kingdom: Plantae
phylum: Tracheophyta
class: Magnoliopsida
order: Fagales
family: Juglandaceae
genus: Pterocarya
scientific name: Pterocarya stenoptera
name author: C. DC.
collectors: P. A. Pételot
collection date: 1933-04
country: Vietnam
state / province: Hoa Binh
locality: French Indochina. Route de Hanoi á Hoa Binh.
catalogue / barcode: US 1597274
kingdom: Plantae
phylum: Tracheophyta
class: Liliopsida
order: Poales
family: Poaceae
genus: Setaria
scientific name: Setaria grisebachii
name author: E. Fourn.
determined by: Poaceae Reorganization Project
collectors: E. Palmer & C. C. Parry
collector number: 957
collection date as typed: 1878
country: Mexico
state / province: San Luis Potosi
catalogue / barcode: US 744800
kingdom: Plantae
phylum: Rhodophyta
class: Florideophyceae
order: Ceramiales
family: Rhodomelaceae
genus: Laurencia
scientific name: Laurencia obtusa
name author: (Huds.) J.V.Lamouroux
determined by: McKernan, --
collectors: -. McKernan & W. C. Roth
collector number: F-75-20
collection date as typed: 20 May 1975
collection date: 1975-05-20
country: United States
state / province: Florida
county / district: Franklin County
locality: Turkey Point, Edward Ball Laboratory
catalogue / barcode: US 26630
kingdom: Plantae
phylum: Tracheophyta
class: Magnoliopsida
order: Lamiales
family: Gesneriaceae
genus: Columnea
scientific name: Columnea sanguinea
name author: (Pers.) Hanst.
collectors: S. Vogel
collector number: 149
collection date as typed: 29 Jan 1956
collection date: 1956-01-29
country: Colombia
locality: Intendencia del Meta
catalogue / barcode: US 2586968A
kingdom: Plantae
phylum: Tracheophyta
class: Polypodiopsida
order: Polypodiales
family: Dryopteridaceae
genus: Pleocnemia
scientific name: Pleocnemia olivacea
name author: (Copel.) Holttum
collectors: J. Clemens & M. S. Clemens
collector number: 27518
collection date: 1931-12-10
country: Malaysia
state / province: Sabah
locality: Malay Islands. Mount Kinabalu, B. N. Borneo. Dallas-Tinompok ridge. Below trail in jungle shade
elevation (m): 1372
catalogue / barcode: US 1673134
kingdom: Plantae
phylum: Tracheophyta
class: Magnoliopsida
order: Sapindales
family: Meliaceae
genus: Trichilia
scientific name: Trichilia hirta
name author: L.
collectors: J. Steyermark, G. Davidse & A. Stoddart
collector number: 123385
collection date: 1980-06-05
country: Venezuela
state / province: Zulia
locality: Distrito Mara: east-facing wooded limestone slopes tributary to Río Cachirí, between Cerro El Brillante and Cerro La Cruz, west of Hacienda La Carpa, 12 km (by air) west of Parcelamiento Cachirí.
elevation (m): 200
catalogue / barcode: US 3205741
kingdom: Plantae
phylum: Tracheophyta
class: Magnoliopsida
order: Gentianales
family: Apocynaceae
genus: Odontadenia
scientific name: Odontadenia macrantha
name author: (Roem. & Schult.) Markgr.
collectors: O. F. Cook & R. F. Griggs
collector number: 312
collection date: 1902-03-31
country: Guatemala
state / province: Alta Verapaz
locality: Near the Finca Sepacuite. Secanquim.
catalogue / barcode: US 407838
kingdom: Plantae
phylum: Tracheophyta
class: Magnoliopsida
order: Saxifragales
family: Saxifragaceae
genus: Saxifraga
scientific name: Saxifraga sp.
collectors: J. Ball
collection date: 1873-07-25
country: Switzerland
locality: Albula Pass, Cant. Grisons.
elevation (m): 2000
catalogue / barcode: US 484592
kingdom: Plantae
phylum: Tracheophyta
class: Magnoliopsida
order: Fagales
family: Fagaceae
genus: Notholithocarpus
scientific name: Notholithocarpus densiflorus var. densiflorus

*INSTRUCTIONS TO FOLLOW*. Rewrite all of the records above, changing each "collectors" to "collected by" and leaving everything else as it is.

*TASK SOLUTION*.
kingdom: Plantae
phylum: Tracheophyta
class: Magnoliopsida
order: Fagales
family: Juglandaceae
genus: Pterocarya
scientific name: Pterocarya stenoptera
name author: C. DC.
collected by: P. A. Pételot
collection date: 1933-04
country: Vietnam
state / province: Hoa Binh
locality: French Indochina. Route de Hanoi á Hoa Binh.
catalogue / barcode: US 1597274
kingdom: Plantae
phylum: Tracheophyta
class: Liliopsida
order: Poales
family: Poaceae
genus: Setaria
scientific name: Setaria grisebachii
name author: E. Fourn.
determined by: Poaceae Reorganization Project
collected by: E. Palmer & C. C. Parry
collector number: 957
collection date as typed: 1878
country: Mexico
state / province: San Luis Potosi
catalogue / barcode: US 744800
kingdom: Plantae
phylum: Rhodophyta
class: Florideophyceae
order: Ceramiales
family: Rhodomelaceae
genus: Laurencia
scientific name: Laurencia obtusa
name author: (Huds.) J.V.Lamouroux
determined by: McKernan, --
collected by: -. McKernan & W. C. Roth
collector number: F-75-20
collection date as typed: 20 May 1975
collection date: 1975-05-20
country: United States
state / province: Florida
county / district: Franklin County
locality: Turkey Point, Edward Ball Laboratory
catalogue / barcode: US 26630
kingdom: Plantae
phylum: Tracheophyta
class: Magnoliopsida
order: Lamiales
family: Gesneriaceae
genus: Columnea
scientific name: Columnea sanguinea
name author: (Pers.) Hanst.
collected by: S. Vogel
collector number: 149
collection date as typed: 29 Jan 1956
collection date: 1956-01-29
country: Colombia
locality: Intendencia del Meta
catalogue / barcode: US 2586968A
kingdom: Plantae
phylum: Tracheophyta
class: Polypodiopsida
order: Polypodiales
family: Dryopteridaceae
genus: Pleocnemia
scientific name: Pleocnemia olivacea
name author: (Copel.) Holttum
collected by: J. Clemens & M. S. Clemens
collector number: 27518
collection date: 1931-12-10
country: Malaysia
state / province: Sabah
locality: Malay Islands. Mount Kinabalu, B. N. Borneo. Dallas-Tinompok ridge. Below trail in jungle shade
elevation (m): 1372
catalogue / barcode: US 1673134
kingdom: Plantae
phylum: Tracheophyta
class: Magnoliopsida
order: Sapindales
family: Meliaceae
genus: Trichilia
scientific name: Trichilia hirta
name author: L.
collected by: J. Steyermark, G. Davidse & A. Stoddart
collector number: 123385
collection date: 1980-06-05
country: Venezuela
state / province: Zulia
locality: Distrito Mara: east-facing wooded limestone slopes tributary to Río Cachirí, between Cerro El Brillante and Cerro La Cruz, west of Hacienda La Carpa, 12 km (by air) west of Parcelamiento Cachirí.
elevation (m): 200
catalogue / barcode: US 3205741
kingdom: Plantae
phylum: Tracheophyta
class: Magnoliopsida
order: Gentianales
family: Apocynaceae
genus: Odontadenia
scientific name: Odontadenia macrantha
name author: (Roem. & Schult.) Markgr.
collected by: O. F. Cook & R. F. Griggs
collector number: 312
collection date: 1902-03-31
country: Guatemala
state / province: Alta Verapaz
locality: Near the Finca Sepacuite. Secanquim.
catalogue / barcode: US 407838
kingdom: Plantae
phylum: Tracheophyta
class: Magnoliopsida
order: Saxifragales
family: Saxifragaceae
genus: Saxifraga
scientific name: Saxifraga sp.
collected by: J. Ball
collection date: 1873-07-25
country: Switzerland
locality: Albula Pass, Cant. Grisons.
elevation (m): 2000
catalogue / barcode: US 484592
kingdom: Plantae
phylum: Tracheophyta
class: Magnoliopsida
order: Fagales
family: Fagaceae
genus: Notholithocarpus
scientific name: Notholithocarpus densiflorus var. densiflorus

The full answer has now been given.